Расстались спокойно и без эмоций – хотя, кажется, все-таки поцеловались на прощанье.
10
Правда, потом мы обменялись несколькими писульками. Самыми обычными, на бумаге и в бумажных конвертах с наклеенными марками. О самом существовании электронной почты в России тогда почти никто еще даже не догадывался.
Ее письма были написаны ровным детским почерком на аккуратно вырванных листках из тетрадки в клеточку.
В одном девушка писала, что по-прежнему работает пекарем, только не уточняла, сколь часто размножается с кем-нибудь на печи.

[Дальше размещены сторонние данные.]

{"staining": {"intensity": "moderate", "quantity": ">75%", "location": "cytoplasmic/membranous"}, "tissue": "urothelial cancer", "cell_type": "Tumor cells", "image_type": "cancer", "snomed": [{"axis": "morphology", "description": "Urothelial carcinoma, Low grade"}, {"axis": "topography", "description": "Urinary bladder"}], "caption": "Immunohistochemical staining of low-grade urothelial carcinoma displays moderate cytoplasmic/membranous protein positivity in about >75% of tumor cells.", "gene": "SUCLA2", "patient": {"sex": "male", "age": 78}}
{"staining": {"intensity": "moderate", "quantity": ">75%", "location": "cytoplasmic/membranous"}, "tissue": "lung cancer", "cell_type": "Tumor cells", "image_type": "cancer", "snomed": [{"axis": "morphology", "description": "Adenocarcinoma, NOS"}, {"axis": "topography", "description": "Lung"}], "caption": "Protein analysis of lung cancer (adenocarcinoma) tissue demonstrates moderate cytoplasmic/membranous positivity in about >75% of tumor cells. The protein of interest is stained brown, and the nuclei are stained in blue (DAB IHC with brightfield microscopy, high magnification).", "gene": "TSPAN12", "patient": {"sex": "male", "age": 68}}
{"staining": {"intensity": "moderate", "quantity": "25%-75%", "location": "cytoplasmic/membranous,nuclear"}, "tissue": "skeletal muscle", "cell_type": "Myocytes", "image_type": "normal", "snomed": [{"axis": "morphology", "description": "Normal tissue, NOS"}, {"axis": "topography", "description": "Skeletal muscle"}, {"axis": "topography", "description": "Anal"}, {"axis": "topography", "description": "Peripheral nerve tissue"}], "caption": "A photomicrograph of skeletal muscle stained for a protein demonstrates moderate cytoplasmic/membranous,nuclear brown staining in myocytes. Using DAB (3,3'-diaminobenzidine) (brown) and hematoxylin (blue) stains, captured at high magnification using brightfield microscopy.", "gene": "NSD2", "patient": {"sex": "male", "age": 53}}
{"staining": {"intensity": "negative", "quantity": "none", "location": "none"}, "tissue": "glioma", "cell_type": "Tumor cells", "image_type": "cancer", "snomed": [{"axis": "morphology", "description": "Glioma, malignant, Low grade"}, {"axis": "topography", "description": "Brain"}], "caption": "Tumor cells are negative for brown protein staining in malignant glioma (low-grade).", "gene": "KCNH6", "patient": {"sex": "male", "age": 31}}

Во втором скупо сообщала, что ведет в своем городе какое-то поэтическое литобъединение – это меня удивило, поскольку я считал ее неспособной даже писать свое, не говоря уж о том, чтобы кого-то чему-то учить.
А в последнем на полях красовался орнамент, который она явно рисовала, раздумывая над текстом – последний сообщал о ее решении начать новую жизнь и больше мне не писать.
Хотя, повторяю, в наших с нею отношениях не было ничего такого, что требовало бы забыть меня для начала новой жизни.